◆ **Instruction 1**: Replace "гостиница" with "отель" in the records, from the first line of the records up to and including the line with "状分析和发展趋势预测报告", and give back only those lines with everything else unchanged.

◆ **Source text**:
WEEK FOUR
Doing Research Online:
Planning Your Search, Exploring and Using Search
Tools
Exactly What Is It That We Are Looking At When We Are Searching?
Everything from specialized full-text and statistical databases to online library catalogs to web sites and web pages found by using a search engine or directory is available online. It's important to begin by knowing exactly what we are searching.
As we learned in our earlier lesson, when we are looking for web documents (web pages or websites), what we are really doing is using a search tool that looks at its own database or collection of information about websites that live on computers (servers) located worldwide. The World Wide Web contains billions of documents, and unlike a library's catalog which is indexed using standard terms, the Web is not indexed using any common vocabulary. This means when we enter our search term(s) we are really guessing what terms someone used to organize a web page or website on a particular topic, and hoping that our guess will match those terms so we can find the link to that document!
So, we enter our search term and
hope for the best!
Even though any search tool
we choose is really only looking at a small subset of the entire World Wide Web,
the number of links to websites that come to us in response to a search can be
overwhelming. So, a good concept to keep in mind is that it is impossible for
any search to look at the entire web, but your searching techniques can be
developed so you will choose the best search tool, maximize your efforts and
find what you need.
The basic categories of search tools include search engines, metasearchers, subject directories, and library gateways/specialized databases. For each of these, we'll look at what it is, how it works, the pros and cons of using it, and examples of searches for which you would want to use it.
What Is A Search Engine?
Search
engines are huge databases of web page files that have been assembled
automatically by machine. There are two types of search engines: individual
search engines that compile their own searchable databases (Google, alltheweb)

(Data records)
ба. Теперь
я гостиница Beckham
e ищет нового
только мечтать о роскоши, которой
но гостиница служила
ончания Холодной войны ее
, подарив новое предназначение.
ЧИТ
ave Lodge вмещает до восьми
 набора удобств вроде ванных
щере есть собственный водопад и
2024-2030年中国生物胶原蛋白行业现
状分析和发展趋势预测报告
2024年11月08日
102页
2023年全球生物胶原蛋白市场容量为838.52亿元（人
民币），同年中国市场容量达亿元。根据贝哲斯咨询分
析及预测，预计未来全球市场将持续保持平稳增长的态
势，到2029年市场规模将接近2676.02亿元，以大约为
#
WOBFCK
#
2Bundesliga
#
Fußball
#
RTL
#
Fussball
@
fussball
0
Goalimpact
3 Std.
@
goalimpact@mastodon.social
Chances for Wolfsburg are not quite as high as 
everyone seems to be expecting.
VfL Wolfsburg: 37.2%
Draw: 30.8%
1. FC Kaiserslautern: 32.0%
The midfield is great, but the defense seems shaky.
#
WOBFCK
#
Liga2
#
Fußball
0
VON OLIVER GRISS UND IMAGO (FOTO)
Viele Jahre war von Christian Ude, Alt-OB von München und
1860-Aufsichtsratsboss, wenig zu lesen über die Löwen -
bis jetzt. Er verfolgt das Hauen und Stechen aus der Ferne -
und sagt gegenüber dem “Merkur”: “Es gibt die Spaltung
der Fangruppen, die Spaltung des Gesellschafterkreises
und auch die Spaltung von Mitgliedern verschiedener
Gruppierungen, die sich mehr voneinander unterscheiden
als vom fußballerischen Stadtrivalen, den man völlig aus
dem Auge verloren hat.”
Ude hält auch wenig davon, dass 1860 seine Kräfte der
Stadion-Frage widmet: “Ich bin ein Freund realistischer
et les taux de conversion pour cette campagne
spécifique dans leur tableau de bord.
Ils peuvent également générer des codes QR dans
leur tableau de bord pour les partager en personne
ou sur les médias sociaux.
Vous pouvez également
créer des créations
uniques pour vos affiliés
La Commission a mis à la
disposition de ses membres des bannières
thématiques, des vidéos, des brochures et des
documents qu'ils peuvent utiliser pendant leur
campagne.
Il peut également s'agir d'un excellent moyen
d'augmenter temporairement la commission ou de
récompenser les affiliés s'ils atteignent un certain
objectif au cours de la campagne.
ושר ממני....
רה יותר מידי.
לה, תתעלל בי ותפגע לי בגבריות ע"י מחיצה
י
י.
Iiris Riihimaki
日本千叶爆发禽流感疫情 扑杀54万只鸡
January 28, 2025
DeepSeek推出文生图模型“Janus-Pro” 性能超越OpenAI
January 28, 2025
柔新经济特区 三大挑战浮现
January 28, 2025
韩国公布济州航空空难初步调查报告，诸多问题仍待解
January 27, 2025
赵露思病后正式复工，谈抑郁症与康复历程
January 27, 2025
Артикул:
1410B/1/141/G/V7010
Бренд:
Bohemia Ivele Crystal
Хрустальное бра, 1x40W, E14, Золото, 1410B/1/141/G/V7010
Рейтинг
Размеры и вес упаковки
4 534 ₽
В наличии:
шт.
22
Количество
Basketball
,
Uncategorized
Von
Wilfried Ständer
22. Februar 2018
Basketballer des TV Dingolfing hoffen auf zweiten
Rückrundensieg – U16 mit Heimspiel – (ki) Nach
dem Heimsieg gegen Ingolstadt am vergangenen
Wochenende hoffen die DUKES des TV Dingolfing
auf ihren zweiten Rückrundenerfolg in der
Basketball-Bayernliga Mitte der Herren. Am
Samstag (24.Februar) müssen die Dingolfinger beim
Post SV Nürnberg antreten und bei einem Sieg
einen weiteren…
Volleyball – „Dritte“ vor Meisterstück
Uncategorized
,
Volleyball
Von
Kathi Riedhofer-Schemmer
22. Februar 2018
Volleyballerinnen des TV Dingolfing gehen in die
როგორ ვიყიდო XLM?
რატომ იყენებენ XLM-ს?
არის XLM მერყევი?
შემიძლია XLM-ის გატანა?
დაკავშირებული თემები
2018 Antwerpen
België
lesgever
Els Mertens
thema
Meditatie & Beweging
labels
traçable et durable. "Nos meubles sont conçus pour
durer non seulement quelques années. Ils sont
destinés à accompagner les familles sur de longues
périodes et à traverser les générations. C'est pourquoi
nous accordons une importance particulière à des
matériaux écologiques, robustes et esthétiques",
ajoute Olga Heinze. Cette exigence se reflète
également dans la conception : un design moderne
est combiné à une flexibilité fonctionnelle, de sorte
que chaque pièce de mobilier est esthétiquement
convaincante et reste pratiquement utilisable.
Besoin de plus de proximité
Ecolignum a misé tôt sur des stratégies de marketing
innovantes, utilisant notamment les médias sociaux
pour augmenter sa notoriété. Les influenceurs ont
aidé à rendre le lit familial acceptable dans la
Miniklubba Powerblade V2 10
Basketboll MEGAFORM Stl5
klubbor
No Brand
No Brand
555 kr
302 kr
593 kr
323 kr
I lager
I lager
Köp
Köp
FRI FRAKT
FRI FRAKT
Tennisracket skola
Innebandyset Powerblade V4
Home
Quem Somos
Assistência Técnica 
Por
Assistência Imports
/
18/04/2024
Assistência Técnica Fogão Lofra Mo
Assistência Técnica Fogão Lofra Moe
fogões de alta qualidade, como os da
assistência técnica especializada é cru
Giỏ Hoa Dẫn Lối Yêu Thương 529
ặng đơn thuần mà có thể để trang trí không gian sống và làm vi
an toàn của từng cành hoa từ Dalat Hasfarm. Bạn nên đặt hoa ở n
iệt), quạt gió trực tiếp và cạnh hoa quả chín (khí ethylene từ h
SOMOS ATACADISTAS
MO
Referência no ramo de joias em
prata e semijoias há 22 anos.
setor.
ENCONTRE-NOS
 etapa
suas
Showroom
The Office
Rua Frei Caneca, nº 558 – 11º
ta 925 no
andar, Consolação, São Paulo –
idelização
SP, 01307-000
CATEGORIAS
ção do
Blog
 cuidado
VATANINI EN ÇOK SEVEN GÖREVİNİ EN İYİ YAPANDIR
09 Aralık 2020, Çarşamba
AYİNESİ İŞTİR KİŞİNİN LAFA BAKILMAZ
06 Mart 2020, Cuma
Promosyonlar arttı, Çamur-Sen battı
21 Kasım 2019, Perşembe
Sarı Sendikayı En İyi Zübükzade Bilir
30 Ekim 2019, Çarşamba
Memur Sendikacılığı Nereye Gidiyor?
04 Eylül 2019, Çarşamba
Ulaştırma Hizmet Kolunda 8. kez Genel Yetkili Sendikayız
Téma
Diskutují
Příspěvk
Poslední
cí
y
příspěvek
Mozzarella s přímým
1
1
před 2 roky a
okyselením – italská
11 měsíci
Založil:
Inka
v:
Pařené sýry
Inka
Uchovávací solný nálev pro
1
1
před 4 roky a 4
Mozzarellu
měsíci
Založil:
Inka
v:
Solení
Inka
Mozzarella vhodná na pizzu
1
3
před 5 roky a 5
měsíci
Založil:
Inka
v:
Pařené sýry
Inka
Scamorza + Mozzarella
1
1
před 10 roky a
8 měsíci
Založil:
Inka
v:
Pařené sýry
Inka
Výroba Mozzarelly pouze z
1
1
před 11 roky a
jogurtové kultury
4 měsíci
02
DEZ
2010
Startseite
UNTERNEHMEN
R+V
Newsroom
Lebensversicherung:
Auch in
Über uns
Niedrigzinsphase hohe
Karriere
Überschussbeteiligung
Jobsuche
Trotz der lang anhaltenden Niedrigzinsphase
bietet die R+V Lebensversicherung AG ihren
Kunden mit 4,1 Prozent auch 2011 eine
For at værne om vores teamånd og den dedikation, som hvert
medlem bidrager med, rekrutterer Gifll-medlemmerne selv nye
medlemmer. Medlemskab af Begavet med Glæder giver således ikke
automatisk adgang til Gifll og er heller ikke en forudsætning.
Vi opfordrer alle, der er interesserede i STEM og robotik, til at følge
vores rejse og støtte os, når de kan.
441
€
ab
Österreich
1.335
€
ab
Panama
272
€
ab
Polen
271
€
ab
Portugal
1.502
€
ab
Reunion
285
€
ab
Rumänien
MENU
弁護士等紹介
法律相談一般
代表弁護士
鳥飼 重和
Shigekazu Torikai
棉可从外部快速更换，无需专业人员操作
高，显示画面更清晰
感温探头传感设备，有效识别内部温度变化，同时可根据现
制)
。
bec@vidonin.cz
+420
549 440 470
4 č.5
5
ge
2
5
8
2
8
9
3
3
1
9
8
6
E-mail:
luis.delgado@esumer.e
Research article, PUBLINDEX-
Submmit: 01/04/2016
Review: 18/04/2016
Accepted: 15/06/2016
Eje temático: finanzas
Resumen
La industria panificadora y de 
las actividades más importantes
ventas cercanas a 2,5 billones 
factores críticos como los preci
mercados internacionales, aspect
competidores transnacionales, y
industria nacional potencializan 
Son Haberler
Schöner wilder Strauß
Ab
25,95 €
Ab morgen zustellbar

◆ **Instruction 2**: According to the text on online research, why does entering search terms amount to guessing? Answer in one to three sentences.

◆ **Task result 1**:
ба. Теперь
я отель Beckham
e ищет нового
только мечтать о роскоши, которой
но отель служила
ончания Холодной войны ее
, подарив новое предназначение.
ЧИТ
ave Lodge вмещает до восьми
 набора удобств вроде ванных
щере есть собственный водопад и
2024-2030年中国生物胶原蛋白行业现
状分析和发展趋势预测报告

◆ **Task result 2**: Unlike a library's catalog, which is indexed with standard terms, the Web is not indexed using any common vocabulary. A searcher therefore has to guess the terms someone used to organize a web page or website on a topic and hope the guess matches them.